Time Lapse Video shows great progress. 時間短縮ビデオで見る学生たちの草取りパワー

 今年は5月に雨がほとんど降らなかったために、田んぼが乾いて雑草が大量に発生してしまいました。除草剤をまったく使っていない無農薬田んぼなので、イヌビエなどがびっしりと育って、稲の苗が分からなくなるような場所も。学生たちは、裸足で田んぼに入り、両手を泥の中に突っ込んでかき回すようにして草取りをしました。

Since we had very limited rain falls in May, some areas of rice paddies dried up and it helped weeds to grow seriously specially at our non-chemical, totally organic paddies. Students waled into the paddy with bare feet and used fully opened hands like as rakes to clear weeds.

 ちょうど前々日の金曜午後からの雨で、田んぼは水で覆われていましたが、その下の土は乾燥のためにしっかりと固まっていて、指も突き刺さらない状態。稲そっくりに伸びたイヌビエをむしり取るような場所もありました。9日午前9時から始めて、午後1時半までの4時間余で、広さ1反(10アール)余の2枚のたんぼをきれいにすることが出来ました。

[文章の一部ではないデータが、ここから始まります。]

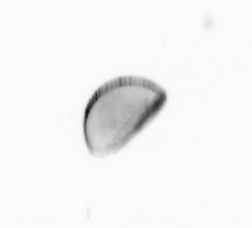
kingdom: Chromista
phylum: Ochrophyta
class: Bacillariophyceae
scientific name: Bacillariophyceae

Paddies were filled by water thanks to the rain since Friday evening but in most of the paddies the soil was so solid because of long dry condition that it was difficult to push fingers in the soil and we needed to pull out each weeds. Started the work at 9 am on Sunday, it took 4 hours and more to finish two rice paddies which size is over 1,000 square meters.

 農作業以外にも、農家のみなさんから話を聞いたり、専門家による生きもの調べをさせてもらったりと、農山村の自然と暮らしに触れた2日間。学生たちは「本来の生きるということを実感した」「農作業の大変さを感じた」「もっと食料を大事にしたい」などと感想を残してくれました。

Beside weeding in rice paddies, villagers gave them lectures, and a specialist conducted nature tour. Through those students had a chance to feel the relationship between nature, life and community. They left comments like, “I strongly leant the true meaning of to live”, “I understood the hardship of farming”, “I should have more appreciation on food”.